## TAREAS
- a) En el hilo sobre compilar binarios para un Pentium III, ¿qué programas pone Latinvs como ejemplo de lo que querría compilar en el ordenador más potente? Enuméralos todos.
- b) Escribe cómo sigue el hilo sobre compilar binarios para un Pentium III, a partir del último mensaje.

# Crear binarios para otra máquina

## Latinvs

Estoy mirando documentación para compilar en un Intel Core2 Dúo binarios para un Pentium III y así ahorrarme bastante tiempo, pero ando un pcoo perdido.

La documentación que veo parece remitir a distcc y a la compilación e instalación dentro de una red. No es mi caso: yo no tengo red ni quiero tenerla, sólo me gustaría poder compilar en el ordenador más potente los binarios para luego instalarlos sencillamente en el PIII sin pasarme un día, o lo que tarde, para compilar el Xorg, por ejemplo, en la máquina vieja.

¿Sabéis de algún sitio donde informarme sobre esto?

Gracias y saludos.

----------

## gringo

creo que lo mejor es que crees un chroot en la máquina potente en donde instalas el sistema para el pIII. 

Luego simplemente ajustas el sistema que tienes en el chroot ( puedes usar la guía de instalación de gentoo p.ej.), lo comprimes y lo desempaquetas en la máquina pIII.

Podrías crear tb. un binhost despues para distribuir los paquetes para el pIII, hay varios tutoriales pululando por ahi.

saluetes

----------

## Latinvs

Bueno, en realidad pensaba en si no habría alguna manera de crear binarios aislados y poder instalarlos tipo dpkg -i como en Debian (algo más o menos equivalente quiero decir, claro, ya sé que ambos sistemas de paquetes son diferentes).

Lo de instalar un sistema entero en una jaula chroot y luego "transportarlo" es una opción, pero tampoco definitiva porque seguramente voy a querer instalar más paquetes en lo siguientes días, y estaría bien, por ejemplo, poder compilar Kopete o Chrome en el ordenador más potente; y seguro que alguno más que se me irá ocurriendo cuando ya haya instalado el sistema base con su escritorio. Es decir, que aparte de tu sugerencia, que se agradece, y probablemente sea lo que haga para la instalación "gorda", querría saber de alguna forma de compilar paquetes aislados y sus dependencias y luego instalar de forma sencilla desde un medio extraíble en la carraca PIII.

[Extracto de un conjunto de datos]
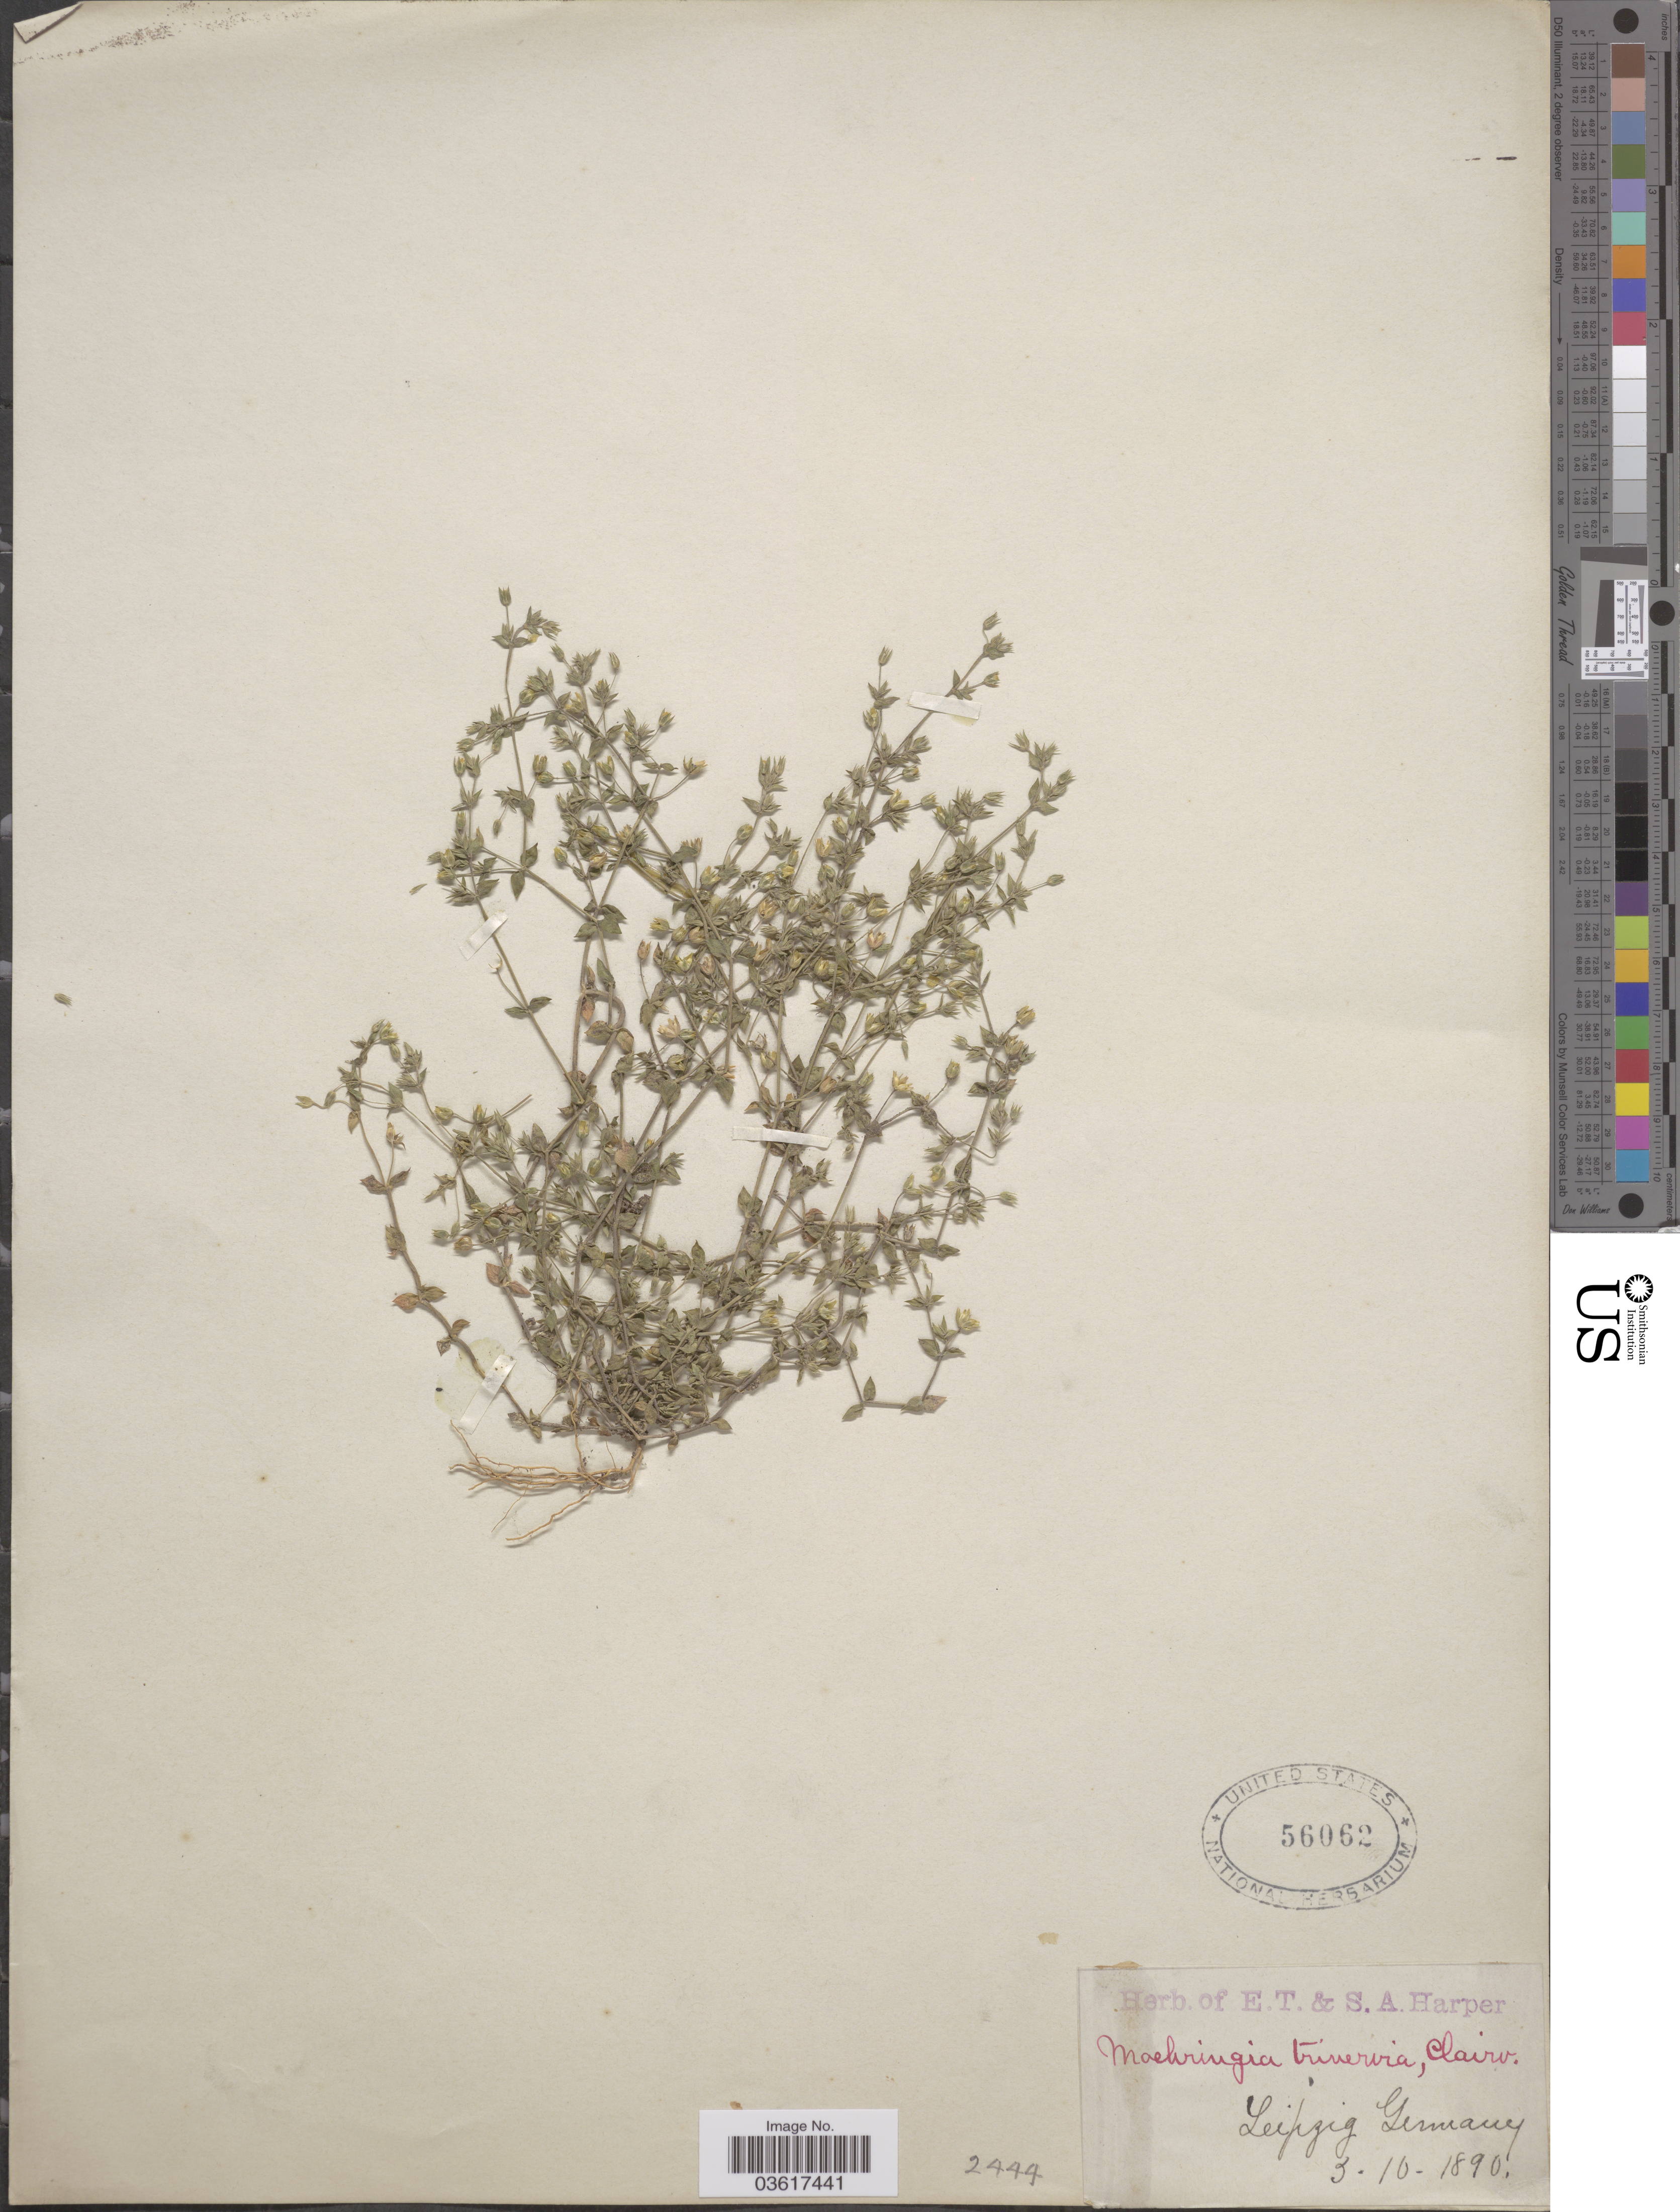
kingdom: Plantae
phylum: Tracheophyta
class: Magnoliopsida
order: Caryophyllales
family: Caryophyllaceae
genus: Moehringia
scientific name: Moehringia trinervia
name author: (L.) Clairv.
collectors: ex herb. E. T. & S. A. Harper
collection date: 1890-10-03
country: Germany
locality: Leipzig.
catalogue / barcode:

## RESPUESTAS POR TAREA
- a) Xorg, Kopete y Chrome.

- b)
Gracias y saludos.

----------

## esteban_conde

En la jaula chroot haces:

EXAMPLES

       quickpkg /var/db/pkg/dev-python/pyogg-1.1

       quickpkg planeshift

       quickpkg =apache-1.3.27-r1

       quickpkg =net-www/apache-2*

Estos paquetes irian a parar al directorio /usr/portage/packages/.

Despues de eso es cuestion de cambiarlos al 386 desde el directorio donde hayas creado la jaula chroot e instalarlos con emerge --usepkg o -k paquete_binario.

Tambien se puede hacer emerge -b kopete con resultados parecidos, primero te instalaria kopete en la jaula y despues te crearia el binario en el mismo directorio despues haces el trasvase.

Leete la salida de man quickpkg y man emerge que siempre te aclara alguna cosa aunque por el foro y google te aclares  con más facilidad.

----------

## Latinvs

Así que la palabra mágica era "quickpkg"... Pues un montón de gracias, Esteban, por lo que me dices esto parece que era l oque andaba buscando.

Saludos.

----------

## pelelademadera

quickpkg te va a generar binarios para la arquitectura que tengas en el make.conf.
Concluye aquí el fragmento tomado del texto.